* _PASSAGE SHOWN_:

____

A play can be broken down into UNITS of action (mental or physical). Units can then be ascribed OBJECTIVES. Units are manageable chunks of a play. Stanislavski used the analogy of eating a turkey to suggest that a play cannot be tackled as a whole. It must be broken into sections so that the actor can more understand and interpret the role.
Stanislavski in An Actor Prepares shows this diagram [see on-line version for diagram]. Clearly it indicates the units all aiming towards a Common Super Objective, and creating a Through Line of Action.
In this diagram [see on-line version for diagram] the Through Line is broken and the units do not all focus on a Super Objective. The action is ‘fragmentary and uncoordinated'.
Even worse is when there is no clear objective to the play and action becomes unjustified or disjointed. There is no clear them to the play. In this case Stanislavski felt that ‘A play with that kind of deformed, broken backbone cannot live'.

____

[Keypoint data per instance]
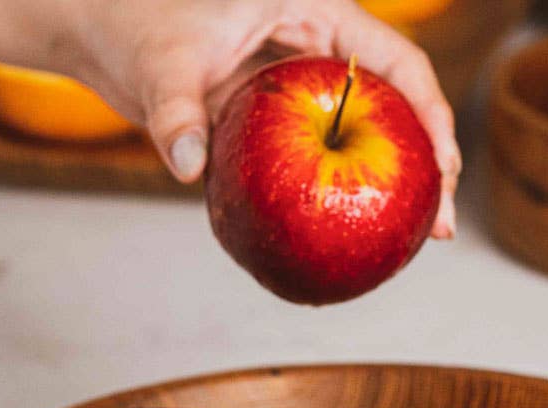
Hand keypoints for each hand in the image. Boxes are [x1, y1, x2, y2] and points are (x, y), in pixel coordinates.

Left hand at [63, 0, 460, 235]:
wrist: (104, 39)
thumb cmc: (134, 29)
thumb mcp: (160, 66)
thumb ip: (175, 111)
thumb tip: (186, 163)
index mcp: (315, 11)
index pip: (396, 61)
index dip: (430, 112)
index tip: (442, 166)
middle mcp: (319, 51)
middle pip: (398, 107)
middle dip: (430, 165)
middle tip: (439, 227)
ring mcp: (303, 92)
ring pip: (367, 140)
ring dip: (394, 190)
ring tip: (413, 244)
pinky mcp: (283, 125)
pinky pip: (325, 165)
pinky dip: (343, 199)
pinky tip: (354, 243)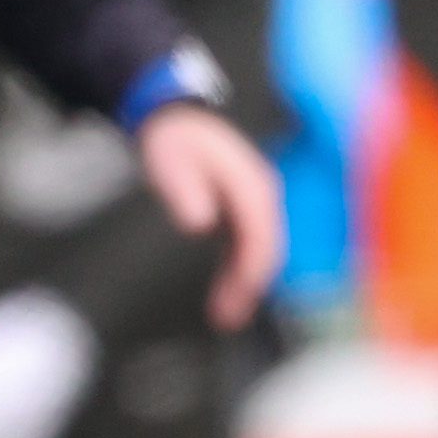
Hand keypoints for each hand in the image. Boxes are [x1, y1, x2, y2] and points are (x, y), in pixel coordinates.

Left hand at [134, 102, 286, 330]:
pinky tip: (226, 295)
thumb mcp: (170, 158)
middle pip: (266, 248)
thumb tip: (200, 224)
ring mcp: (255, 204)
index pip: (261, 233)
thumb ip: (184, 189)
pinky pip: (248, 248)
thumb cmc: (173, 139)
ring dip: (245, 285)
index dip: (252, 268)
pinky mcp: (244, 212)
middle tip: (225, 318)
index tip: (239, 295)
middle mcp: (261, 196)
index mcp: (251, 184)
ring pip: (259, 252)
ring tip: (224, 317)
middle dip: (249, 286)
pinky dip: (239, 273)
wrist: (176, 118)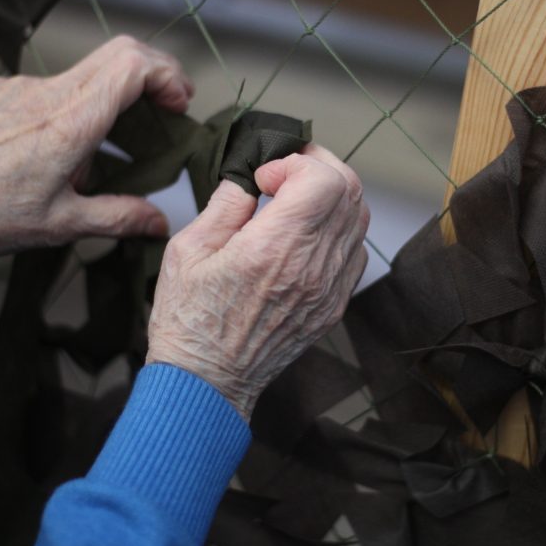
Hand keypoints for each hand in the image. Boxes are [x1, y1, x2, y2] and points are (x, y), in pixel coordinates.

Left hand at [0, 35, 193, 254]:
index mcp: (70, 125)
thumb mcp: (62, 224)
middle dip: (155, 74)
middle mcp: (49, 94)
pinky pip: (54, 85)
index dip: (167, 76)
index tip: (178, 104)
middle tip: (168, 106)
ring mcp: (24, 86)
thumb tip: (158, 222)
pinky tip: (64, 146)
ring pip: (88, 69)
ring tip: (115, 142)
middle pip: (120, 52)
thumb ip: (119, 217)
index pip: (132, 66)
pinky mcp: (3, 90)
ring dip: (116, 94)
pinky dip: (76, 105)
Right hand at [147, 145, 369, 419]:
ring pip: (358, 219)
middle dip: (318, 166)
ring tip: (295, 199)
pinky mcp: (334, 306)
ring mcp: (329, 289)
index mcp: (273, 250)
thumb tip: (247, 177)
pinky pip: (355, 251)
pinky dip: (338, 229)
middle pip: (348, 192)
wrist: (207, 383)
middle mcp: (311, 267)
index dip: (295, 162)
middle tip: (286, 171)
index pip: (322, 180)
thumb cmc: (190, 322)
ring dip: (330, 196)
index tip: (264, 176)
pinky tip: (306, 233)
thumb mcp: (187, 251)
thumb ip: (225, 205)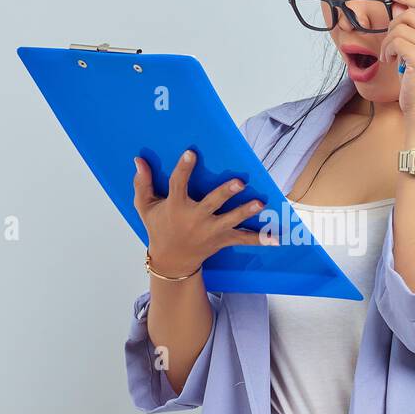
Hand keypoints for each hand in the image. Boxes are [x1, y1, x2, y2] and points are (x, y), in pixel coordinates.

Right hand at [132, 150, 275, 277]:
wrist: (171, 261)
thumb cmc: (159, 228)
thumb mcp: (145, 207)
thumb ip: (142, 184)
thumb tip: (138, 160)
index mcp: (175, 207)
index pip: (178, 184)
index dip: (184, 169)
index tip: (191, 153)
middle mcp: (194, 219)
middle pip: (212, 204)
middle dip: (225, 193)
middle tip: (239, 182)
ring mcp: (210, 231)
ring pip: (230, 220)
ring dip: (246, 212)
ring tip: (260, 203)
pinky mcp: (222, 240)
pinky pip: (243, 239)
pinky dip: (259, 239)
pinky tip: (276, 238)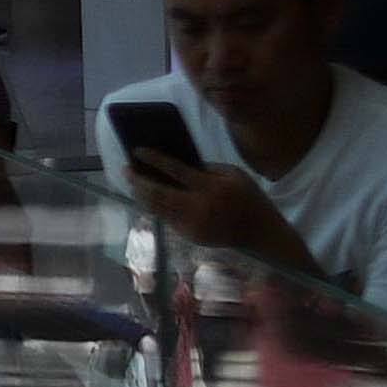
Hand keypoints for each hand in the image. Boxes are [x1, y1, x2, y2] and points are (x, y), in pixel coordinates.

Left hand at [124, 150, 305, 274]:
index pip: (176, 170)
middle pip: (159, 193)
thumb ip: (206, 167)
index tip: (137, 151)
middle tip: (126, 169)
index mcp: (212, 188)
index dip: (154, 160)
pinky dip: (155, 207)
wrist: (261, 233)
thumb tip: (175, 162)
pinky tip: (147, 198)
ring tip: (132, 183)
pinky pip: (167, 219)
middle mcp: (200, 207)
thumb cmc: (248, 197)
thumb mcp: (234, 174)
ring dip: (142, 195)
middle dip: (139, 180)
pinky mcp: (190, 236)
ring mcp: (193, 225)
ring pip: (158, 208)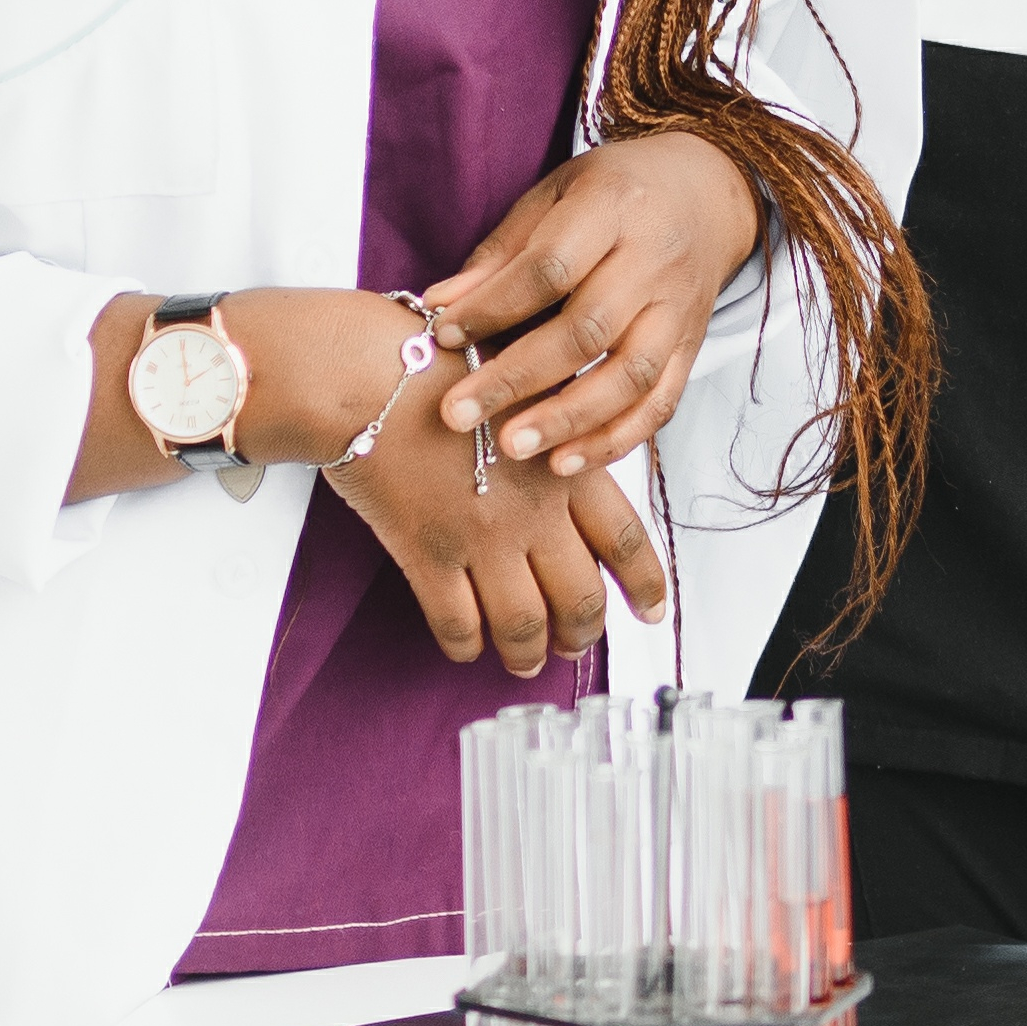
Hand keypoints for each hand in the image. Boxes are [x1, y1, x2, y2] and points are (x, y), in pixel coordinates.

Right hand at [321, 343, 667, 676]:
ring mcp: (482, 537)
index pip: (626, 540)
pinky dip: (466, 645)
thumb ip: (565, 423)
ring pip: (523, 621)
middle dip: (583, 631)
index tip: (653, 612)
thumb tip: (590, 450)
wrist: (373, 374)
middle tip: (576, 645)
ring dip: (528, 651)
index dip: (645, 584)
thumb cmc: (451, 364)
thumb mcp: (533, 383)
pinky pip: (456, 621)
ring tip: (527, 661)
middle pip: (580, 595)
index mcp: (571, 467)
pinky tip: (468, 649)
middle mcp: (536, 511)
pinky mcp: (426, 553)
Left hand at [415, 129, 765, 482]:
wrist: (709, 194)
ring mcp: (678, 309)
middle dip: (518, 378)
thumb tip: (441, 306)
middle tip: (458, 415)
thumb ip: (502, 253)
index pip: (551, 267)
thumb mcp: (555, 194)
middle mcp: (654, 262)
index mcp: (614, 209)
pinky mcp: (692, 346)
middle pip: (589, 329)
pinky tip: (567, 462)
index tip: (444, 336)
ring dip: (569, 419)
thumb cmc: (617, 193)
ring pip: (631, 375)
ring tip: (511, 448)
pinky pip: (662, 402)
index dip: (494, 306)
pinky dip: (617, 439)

____

* _THE PROBLEM_: Recast the paragraph of the Stanislavski text that opens with "A play can be broken down" as a short bulleted list, preserving its main facts. The records were drawn from a separate source.

* _RESPONSE BELOW_:
- A play can be divided into units of action, either mental or physical.
- Each unit can be assigned an objective.
- Units are manageable chunks of a play.
- Stanislavski compared this to eating a turkey: a play cannot be tackled as a whole.
- Breaking it into sections helps the actor understand and interpret the role.